A decline in the nominal exchange rate brought manufacturing wages in Russia about 30 percent to 35 percent below earnings in China in 2015-2016, central bank First Deputy Governor Ksenia Yudaeva said last week. After gains in the ruble, and assuming no changes in China, increases in Russian salaries this year will still keep them lagging behind China’s level by about 20 percent, she said.

As real wages turned positive last year after declining for 15 months, the central bank increasingly focused on the threat to inflation from higher earnings. But in its two statements after rate meetings this year, the Bank of Russia made clear the risk is no longer in sight.

In March, after cutting borrowing costs for the first time in six months, policy makers repeated a phrase already used in February, saying “the observed annual rise in real wages fosters gradual growth in consumer activity without posing an additional pro-inflationary pressure.”

Migrants now account for 5 percent to 7 percent of the labor market, according to Yaroslav Kuzminov, rector of the Higher School of Economics in Moscow. Russia’s working population averaged 76.6 million last year, unchanged from 2015.

Given the country’s demographic outlook, Russia will be relying on migrants for years to come.

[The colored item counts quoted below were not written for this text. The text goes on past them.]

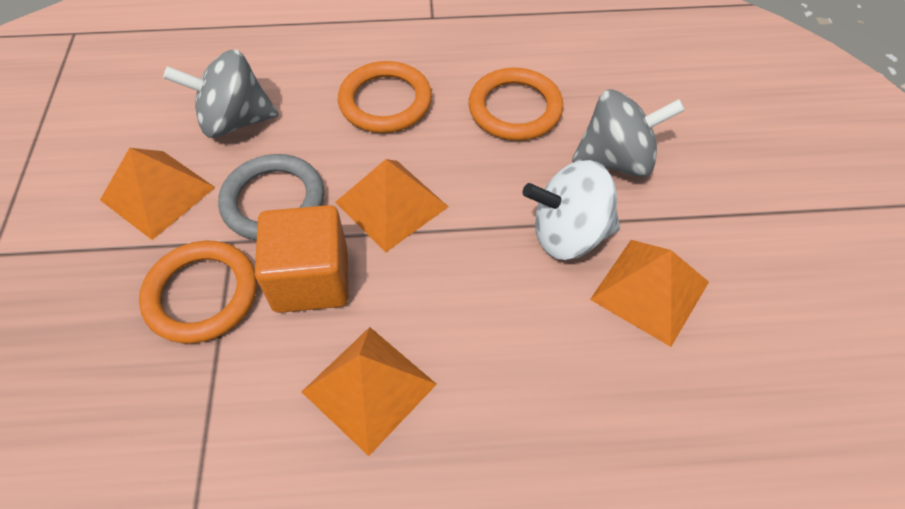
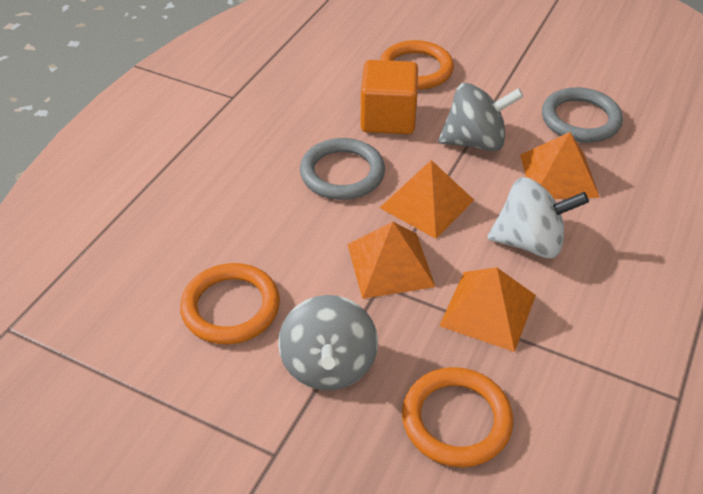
grey ring: [218,154,324,241] = 1 -> [300,138,385,200] [542,87,623,143] = 2

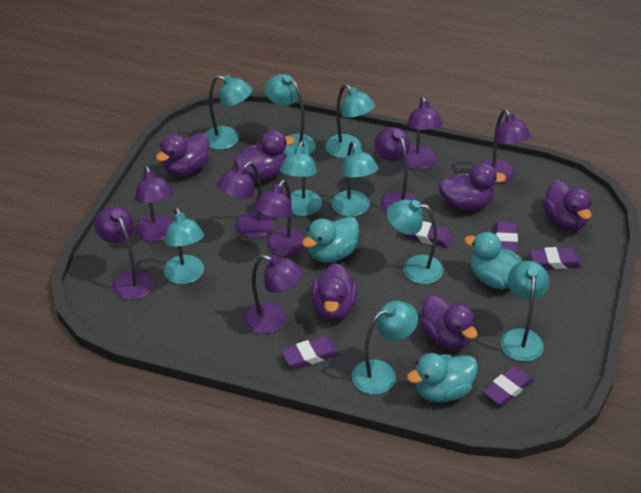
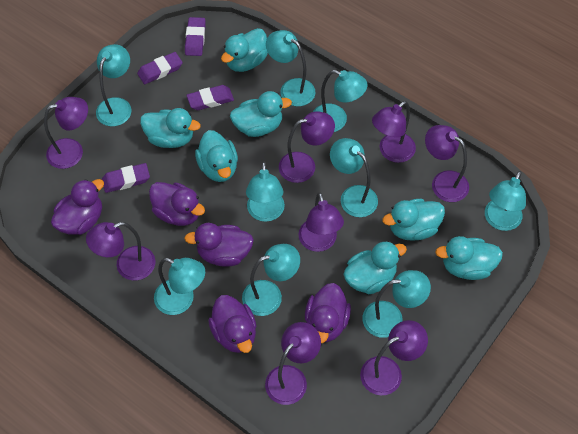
purple duck: [156,133,209,176] [234,130,295,181] [311,263,358,321] [420,295,477,349] [439,163,506,211] [543,180,592,230] = 6 -> [51,179,104,235] [149,182,205,226] [184,223,254,267] [208,295,256,353] [305,283,351,343] = 5
purple eraser: [281,336,339,369] [402,221,453,248] [482,366,534,406] [495,222,518,254] [529,247,582,269] = 5 -> [102,163,150,193] [137,52,182,84] [185,17,206,56] [186,85,234,110] = 4
turquoise duck: [302,217,359,263] [407,353,478,402] [464,232,522,289] = 3 -> [140,108,201,148] [195,130,238,182] [221,28,268,72] [230,91,292,137] [343,241,407,294] [382,199,445,240] [435,236,503,280] = 7

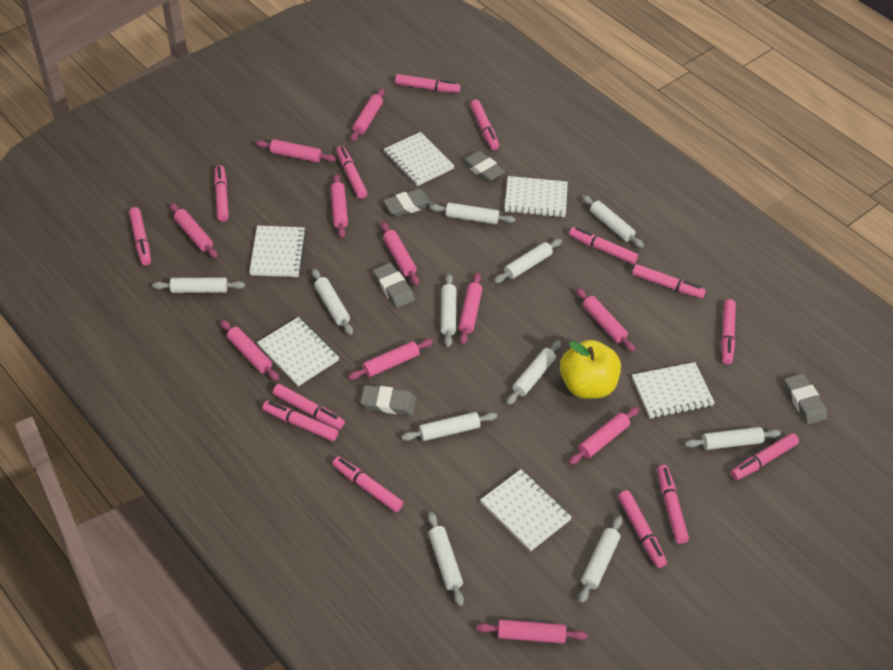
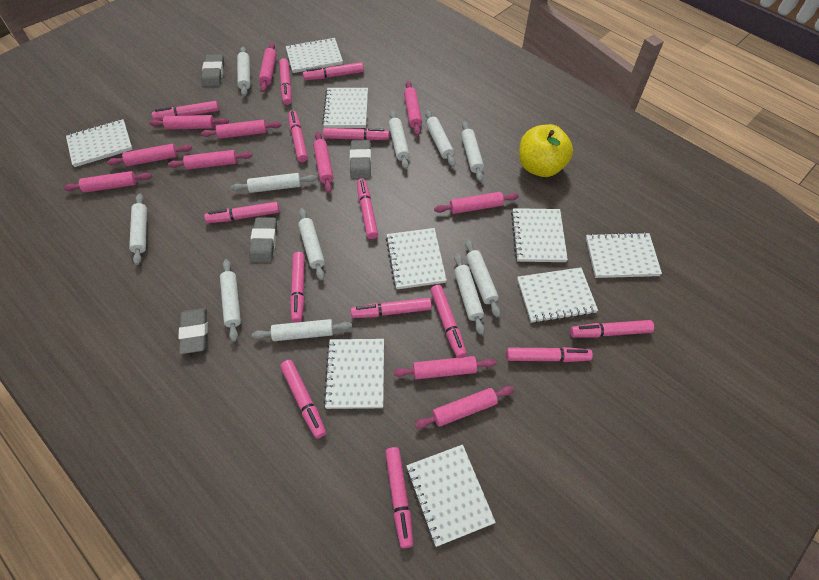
grey eraser: [360,385,417,415] [373,263,415,308] [383,189,433,217] [461,150,505,182] [784,373,828,424] = 5 -> [178,308,208,354] [201,54,224,87] [249,217,277,262] [350,140,371,179] = 4
white notebook: [249,226,306,277] [257,317,339,386] [384,132,455,186] [480,469,572,552] [505,176,568,217] [632,362,715,419] = 6 -> [66,119,133,167] [286,37,343,73] [322,88,368,128] [324,339,384,409] [386,228,447,289] [406,445,496,547] [511,208,568,262] [517,267,598,323] [586,232,662,278] = 9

Over the next 15 years , the working population will shrink by about 10 million, said Alexei Kudrin, who was finance minister in 2000-2011.

“Real wage growth would have to stem from an improvement in labor productivity, as there will be more than enough labor supply to meet any increased demand,” Sberbank CIB economists said in the report. “Therefore, the labor market should not pose much of an inflationary risk.”

China, North Korea, Vietnam, Turkey and Serbia were the biggest suppliers of labor from outside the former Soviet republics in the last three months of 2016, according to the Federal Statistics Service.

With competition for workers growing more intense, Russia must stop treating “human capital similar to oxygen — something there’s a lot of and which comes at no cost,” said Kuzminov from the Higher School of Economics.

“Starting from 2020, we might see the migration factor make a negative contribution because we’ll be facing a tough rivalry for labor migrants from Asian countries,” he said. “It will become a real threat.”